#### INPUT MATERIAL

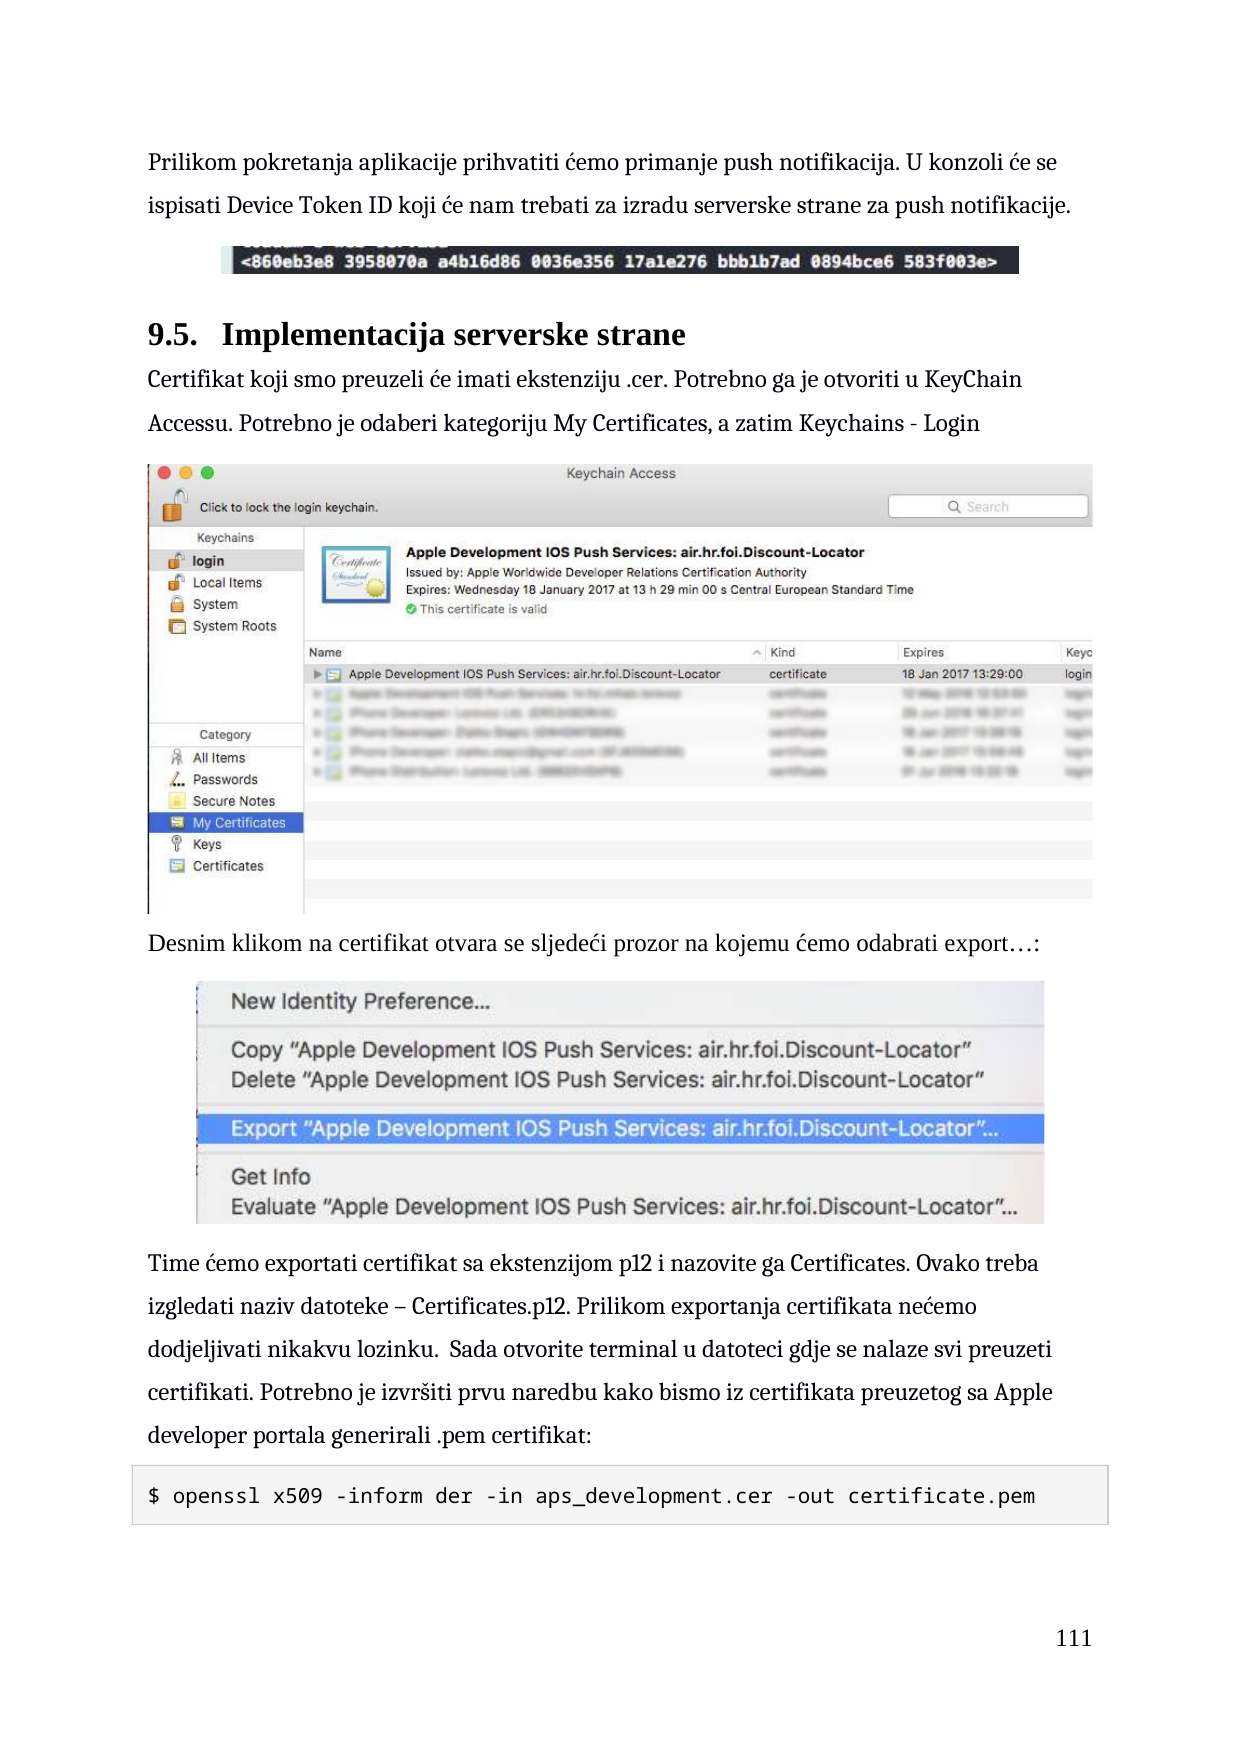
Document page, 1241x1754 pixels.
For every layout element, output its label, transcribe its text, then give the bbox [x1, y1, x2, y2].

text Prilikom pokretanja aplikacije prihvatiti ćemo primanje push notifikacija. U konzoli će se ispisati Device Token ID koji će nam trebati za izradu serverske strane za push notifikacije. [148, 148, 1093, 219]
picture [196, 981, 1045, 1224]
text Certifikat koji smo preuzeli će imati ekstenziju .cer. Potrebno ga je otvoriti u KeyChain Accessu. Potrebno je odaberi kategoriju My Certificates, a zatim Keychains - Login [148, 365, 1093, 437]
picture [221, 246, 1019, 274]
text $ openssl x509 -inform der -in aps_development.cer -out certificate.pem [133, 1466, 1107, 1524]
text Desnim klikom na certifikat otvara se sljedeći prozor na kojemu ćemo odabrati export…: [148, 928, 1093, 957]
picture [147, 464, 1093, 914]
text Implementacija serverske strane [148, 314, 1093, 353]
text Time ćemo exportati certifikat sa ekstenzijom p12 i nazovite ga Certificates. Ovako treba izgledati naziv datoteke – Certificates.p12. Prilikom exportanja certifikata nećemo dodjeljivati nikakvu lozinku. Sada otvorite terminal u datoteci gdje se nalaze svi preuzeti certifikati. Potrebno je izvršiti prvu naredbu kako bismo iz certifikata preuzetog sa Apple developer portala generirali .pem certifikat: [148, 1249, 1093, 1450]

#### ASSIGNMENT
Starting with the line that contains "For every layout", output every line through the end of the listing above, unchanged.

#### RESULT OF THIS EXERCISE
For every layout element, output its label, transcribe its text, then give the bbox [x1, y1, x2, y2].

text Prilikom pokretanja aplikacije prihvatiti ćemo primanje push notifikacija. U konzoli će se ispisati Device Token ID koji će nam trebati za izradu serverske strane za push notifikacije. [148, 148, 1093, 219]
picture [196, 981, 1045, 1224]
text Certifikat koji smo preuzeli će imati ekstenziju .cer. Potrebno ga je otvoriti u KeyChain Accessu. Potrebno je odaberi kategoriju My Certificates, a zatim Keychains - Login [148, 365, 1093, 437]
picture [221, 246, 1019, 274]
text $ openssl x509 -inform der -in aps_development.cer -out certificate.pem [133, 1466, 1107, 1524]
text Desnim klikom na certifikat otvara se sljedeći prozor na kojemu ćemo odabrati export…: [148, 928, 1093, 957]
picture [147, 464, 1093, 914]
text Implementacija serverske strane [148, 314, 1093, 353]
text Time ćemo exportati certifikat sa ekstenzijom p12 i nazovite ga Certificates. Ovako treba izgledati naziv datoteke – Certificates.p12. Prilikom exportanja certifikata nećemo dodjeljivati nikakvu lozinku. Sada otvorite terminal u datoteci gdje se nalaze svi preuzeti certifikati. Potrebno je izvršiti prvu naredbu kako bismo iz certifikata preuzetog sa Apple developer portala generirali .pem certifikat: [148, 1249, 1093, 1450]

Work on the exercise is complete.